Iris scanning is also difficult, since the eye is such a small target and subject to fraud – it is even possible to use a hi-res image of an eye, rather than an actual eyeball, to fool the machine.
With these disadvantages in mind, scientists at the University of Southampton in the UK worked to develop a new technology that would be able to identify someone via a part of the body that barely ever changes: the ear. “When you’re born your ear is fully formed. The lobe descends a little, but overall it stays the same. It’s a great way to identify people,” Mark Nixon, the leader of the research, told Wired Magazine.
How it works
According to Wired Magazine, ear identification uses computer vision to convert human features into IDs. Researchers in Southampton used this technology to create an “image-ray-transform” algorithm that can identify an ear with 99.6 percent accuracy.
The ray-producing algorithm looks for curved features in the ear. After the rays have found every part of the ear, another program turns these curves into a unique set of numbers – basically an “ear ID.”
Ups and downs
Like all technology, there are positives and negatives to using ears to identify people. Like iris scans, ear identification systems have limitations like hair covering the ears, difficult lighting conditions, and different IDs generated by different angles.
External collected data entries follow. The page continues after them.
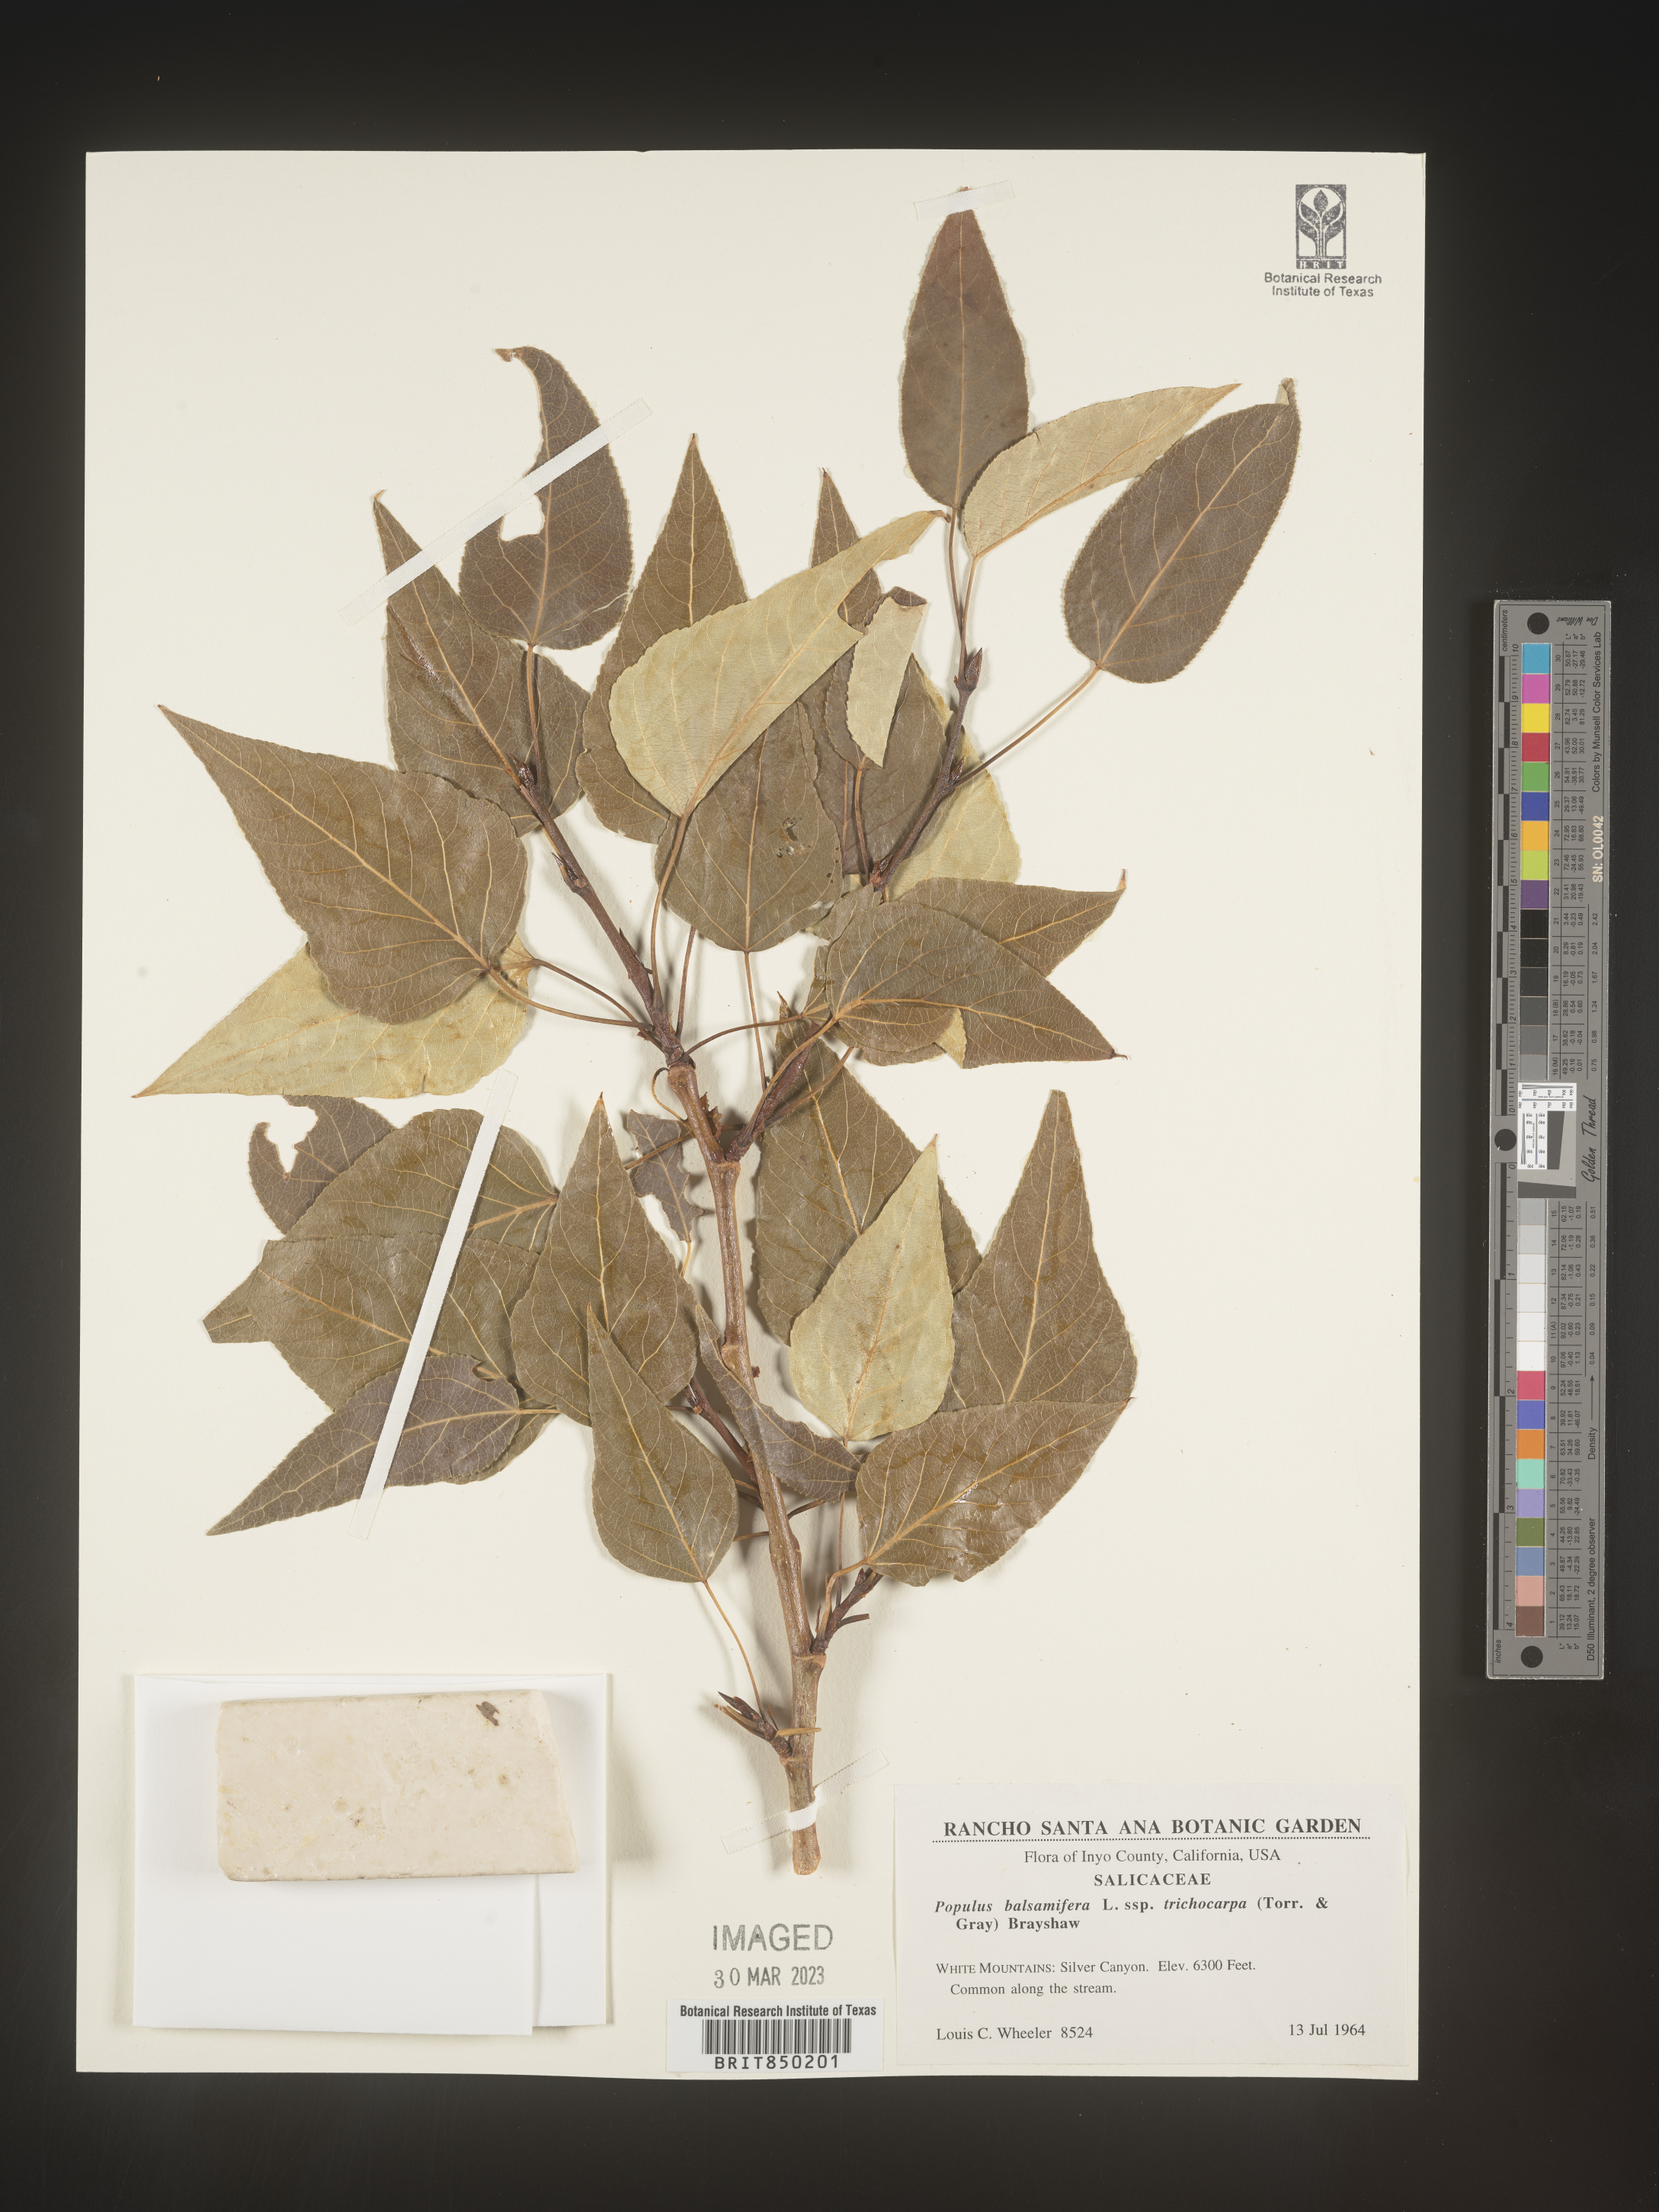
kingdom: Plantae
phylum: Tracheophyta
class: Magnoliopsida
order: Malpighiales
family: Salicaceae
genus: Populus
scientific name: Populus balsamifera
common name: Balsam poplar
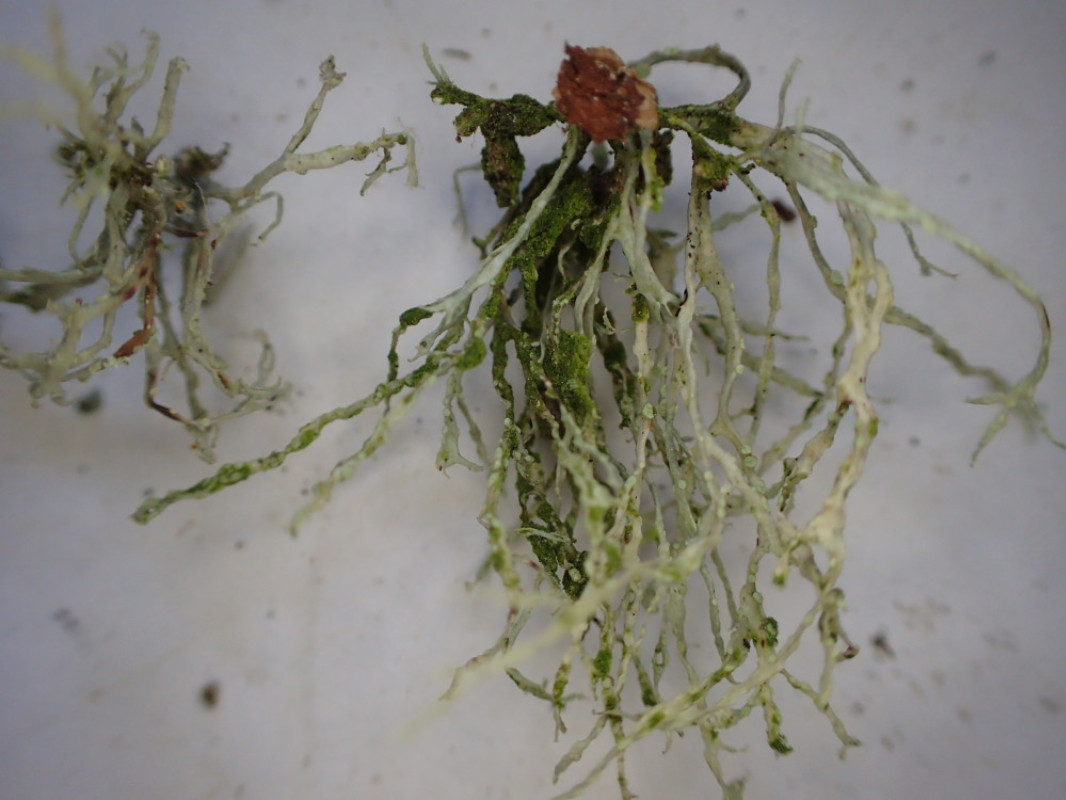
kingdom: Fungi
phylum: Ascomycota
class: Lecanoromycetes
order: Lecanorales
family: Ramalinaceae
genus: Ramalina
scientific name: Ramalina farinacea
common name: melet grenlav
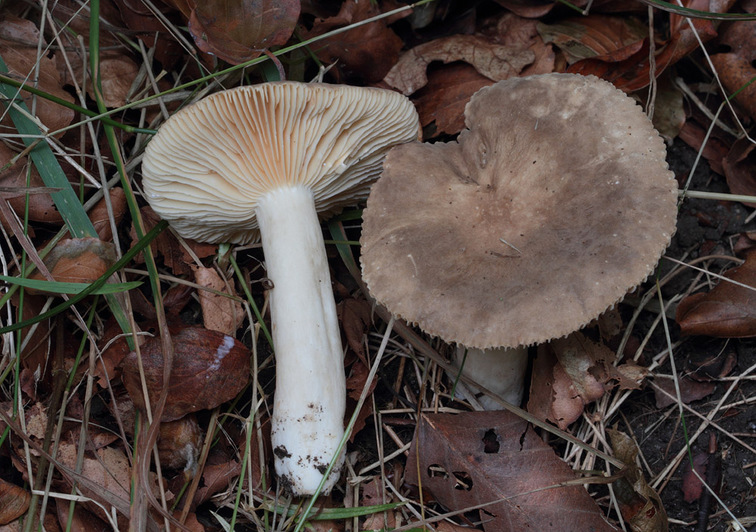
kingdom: Fungi
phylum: Basidiomycota
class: Agaricomycetes
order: Russulales
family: Russulaceae
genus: Lactarius
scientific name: Lactarius pterosporus
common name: vingesporet mælkehat
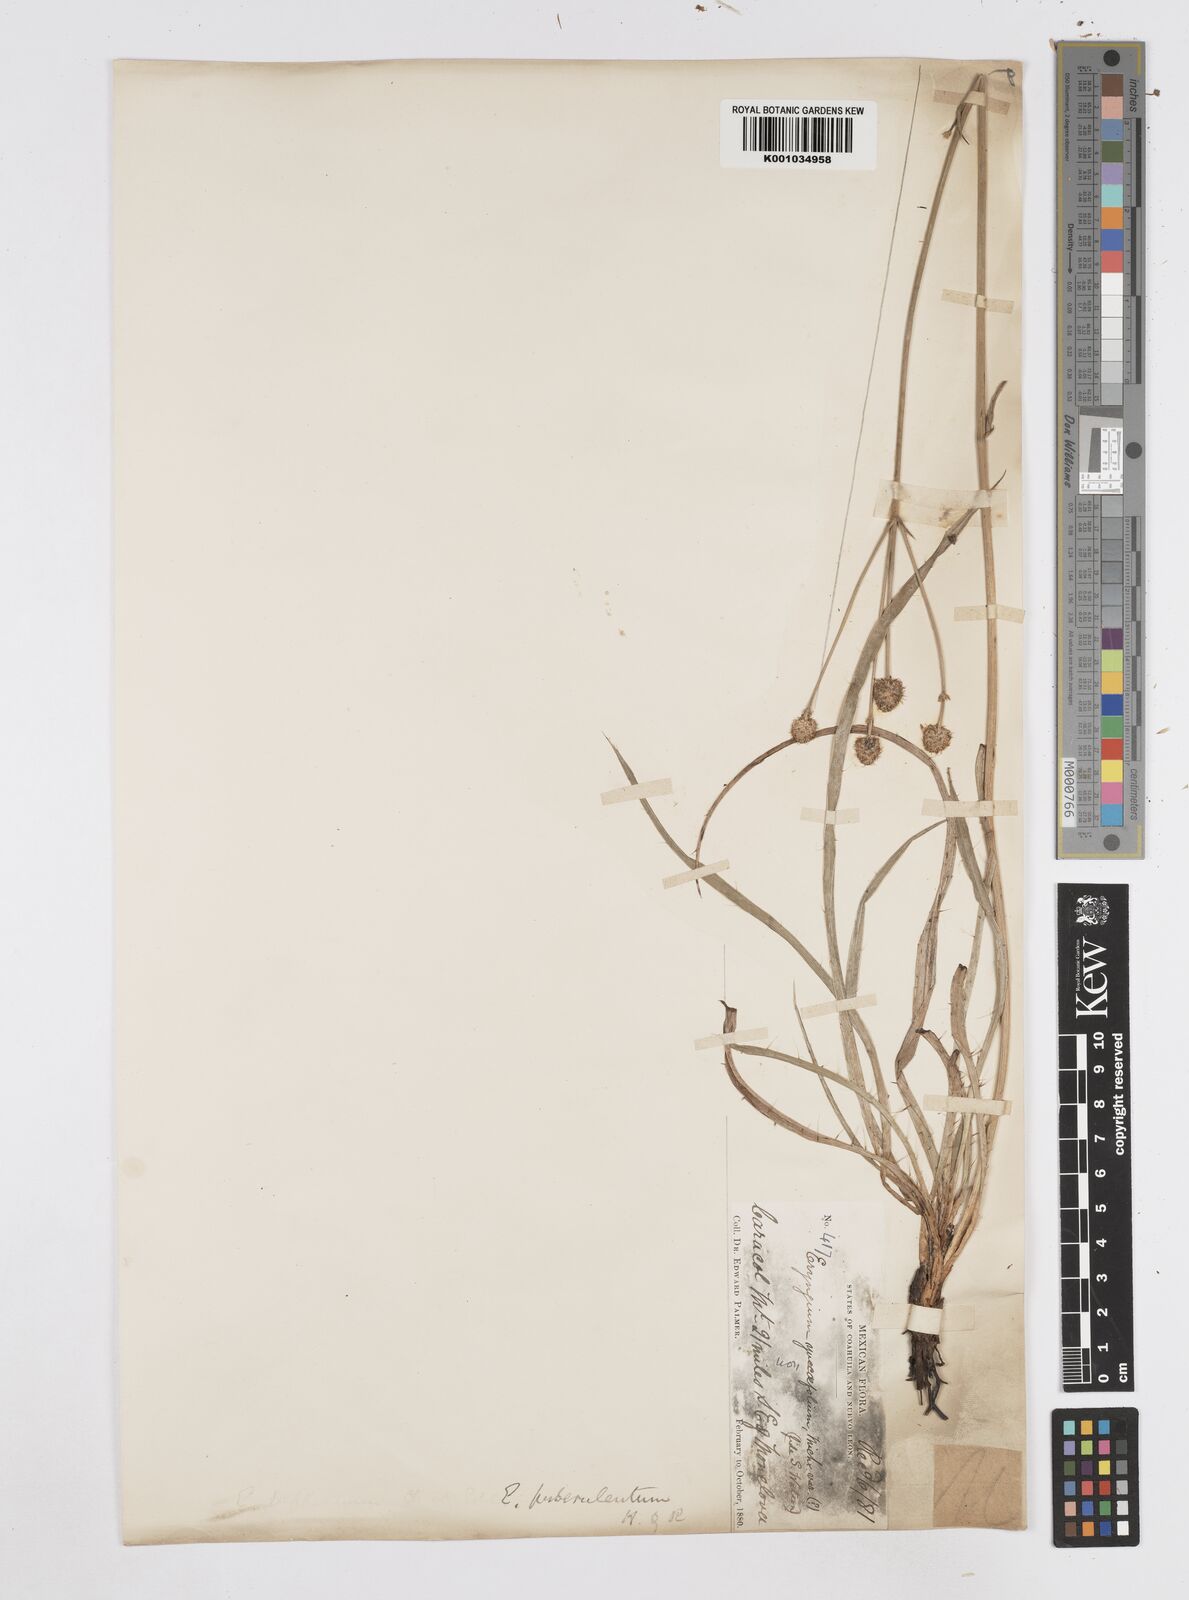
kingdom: Plantae
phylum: Tracheophyta
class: Magnoliopsida
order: Apiales
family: Apiaceae
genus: Eryngium
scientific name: Eryngium gramineum
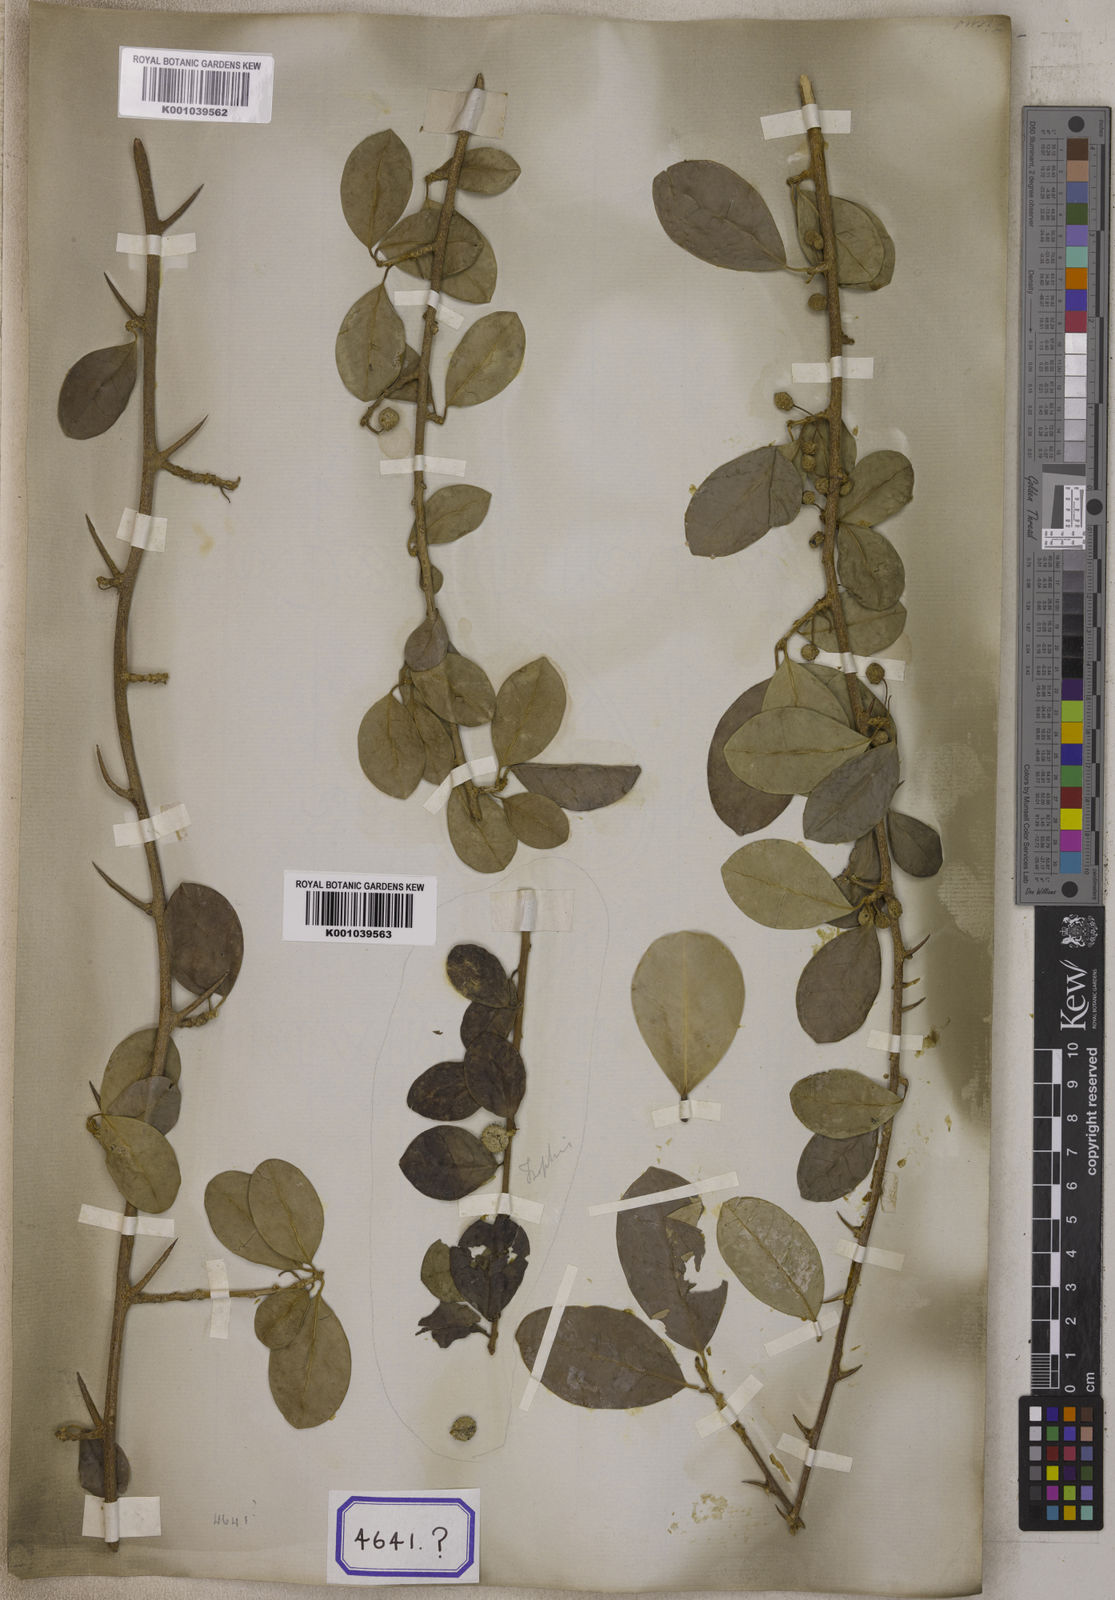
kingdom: Plantae
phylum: Tracheophyta
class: Magnoliopsida
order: Rosales
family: Moraceae
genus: Taxotrophis
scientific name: Taxotrophis taxoides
For this reason, researchers stress that using the ear isn’t about replacing existing biometrics like fingerprints – but rather supplementing those technologies with another ID system.
Research into ear identification systems is still in its infancy, but as it gets quicker or more accurate, it could be used in many situations – like when a security camera grabs a profile view of a man robbing a bank. As Nixon told Wired Magazine: “We’ve shown we can use ears, but can we process the data that comes from a sort of normal scenario? That’s the real challenge.”